Jangan di tanya lagi, bagaimana bahagianya Gabby dan Gabriel. Mereka amat bahagia. Sangat bahagia, mereka melakukan semuanya dengan semangat.


Dan saat ini, mereka tak mau jauh dari Stuard, bahkan saat di mobil pun, mereka malah duduk di pangkuan Stuard dan memeluk sang ayah. Bahkan, Gabriel yang biasanya acuh dan gengsian kali ini memperlihatkan rasa terimakasihnya dan rasa sayangnya pada Stuard, dengan terus memeluk sang ayah


Stuard tersenyum saat melihat tingkah kedua putra-putrinya.

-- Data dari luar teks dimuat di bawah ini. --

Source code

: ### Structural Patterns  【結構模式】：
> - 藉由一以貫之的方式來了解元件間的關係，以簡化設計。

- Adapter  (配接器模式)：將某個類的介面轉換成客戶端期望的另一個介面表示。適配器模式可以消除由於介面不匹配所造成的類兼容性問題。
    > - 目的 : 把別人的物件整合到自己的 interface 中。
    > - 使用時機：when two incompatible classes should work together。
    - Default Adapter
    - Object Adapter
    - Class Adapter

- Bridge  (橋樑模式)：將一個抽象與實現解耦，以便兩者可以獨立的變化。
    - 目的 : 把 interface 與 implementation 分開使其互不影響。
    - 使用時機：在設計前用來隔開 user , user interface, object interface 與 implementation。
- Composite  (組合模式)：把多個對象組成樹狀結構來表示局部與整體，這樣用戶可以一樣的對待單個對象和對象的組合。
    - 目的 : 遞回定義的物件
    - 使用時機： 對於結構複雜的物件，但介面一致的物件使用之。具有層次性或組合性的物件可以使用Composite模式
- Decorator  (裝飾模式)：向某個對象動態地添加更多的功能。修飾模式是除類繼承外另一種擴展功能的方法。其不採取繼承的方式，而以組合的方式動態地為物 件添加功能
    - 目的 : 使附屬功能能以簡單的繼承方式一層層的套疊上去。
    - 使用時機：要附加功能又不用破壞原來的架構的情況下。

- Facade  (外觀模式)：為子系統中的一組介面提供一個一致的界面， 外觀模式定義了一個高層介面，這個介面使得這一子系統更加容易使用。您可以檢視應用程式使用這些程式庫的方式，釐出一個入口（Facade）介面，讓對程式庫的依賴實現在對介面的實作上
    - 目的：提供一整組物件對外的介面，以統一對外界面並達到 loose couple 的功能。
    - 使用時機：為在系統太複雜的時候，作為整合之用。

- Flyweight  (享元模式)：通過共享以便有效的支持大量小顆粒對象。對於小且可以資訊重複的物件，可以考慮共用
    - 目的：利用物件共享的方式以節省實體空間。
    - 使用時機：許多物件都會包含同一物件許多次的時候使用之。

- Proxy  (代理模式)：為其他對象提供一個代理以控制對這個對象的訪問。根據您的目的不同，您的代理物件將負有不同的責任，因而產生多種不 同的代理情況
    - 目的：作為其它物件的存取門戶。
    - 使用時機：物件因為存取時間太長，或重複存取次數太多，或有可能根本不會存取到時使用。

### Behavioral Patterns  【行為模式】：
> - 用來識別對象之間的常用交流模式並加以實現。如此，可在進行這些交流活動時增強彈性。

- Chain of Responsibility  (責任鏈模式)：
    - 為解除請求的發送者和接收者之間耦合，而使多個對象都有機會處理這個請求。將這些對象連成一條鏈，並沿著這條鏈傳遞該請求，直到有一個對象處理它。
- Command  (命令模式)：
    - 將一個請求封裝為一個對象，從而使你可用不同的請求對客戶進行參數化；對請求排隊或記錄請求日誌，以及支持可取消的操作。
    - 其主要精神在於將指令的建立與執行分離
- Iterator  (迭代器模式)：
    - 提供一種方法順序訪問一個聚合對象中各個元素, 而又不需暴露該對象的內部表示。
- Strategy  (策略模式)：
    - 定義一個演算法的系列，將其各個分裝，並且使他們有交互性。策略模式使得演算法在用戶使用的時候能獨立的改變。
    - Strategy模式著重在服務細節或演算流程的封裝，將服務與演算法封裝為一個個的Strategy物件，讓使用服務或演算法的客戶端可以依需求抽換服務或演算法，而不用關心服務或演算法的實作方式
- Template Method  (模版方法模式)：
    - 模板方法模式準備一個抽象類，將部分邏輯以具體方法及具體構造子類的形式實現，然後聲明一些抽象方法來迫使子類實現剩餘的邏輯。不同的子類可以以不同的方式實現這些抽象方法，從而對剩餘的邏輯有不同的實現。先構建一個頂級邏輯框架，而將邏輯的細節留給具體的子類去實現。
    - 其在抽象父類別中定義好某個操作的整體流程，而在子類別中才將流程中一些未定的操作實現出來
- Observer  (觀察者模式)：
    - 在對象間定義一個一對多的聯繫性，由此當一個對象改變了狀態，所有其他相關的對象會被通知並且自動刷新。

Walaupun berat dan cukup pegal. Tapi ia tetap membiarkan kedua anak kembarnya, duduk di pahanya dan memeluknya. Stuard bersyukur, ia mampu merangkul kembali keluarganya hingga ia bahagia sekarang.


Setelah menempuh perjalanan jauh, akhirnya mereka pun sampai di Mansion. "Ayo turun!" ajak Stuard Gabby pada Gabriel. Mereka pun mengangguk, lalu turun dari pangkuan Stuard dan keluar dari mobil.


"Gabby, Gabriel! Ayo ikut Daddy!" kata Stuard saat mereka sudah masuk dan berniat pergi ke kamar mereka. Gabby dan Gabriel pun menurut, mereka mengikuti langkah Stuard.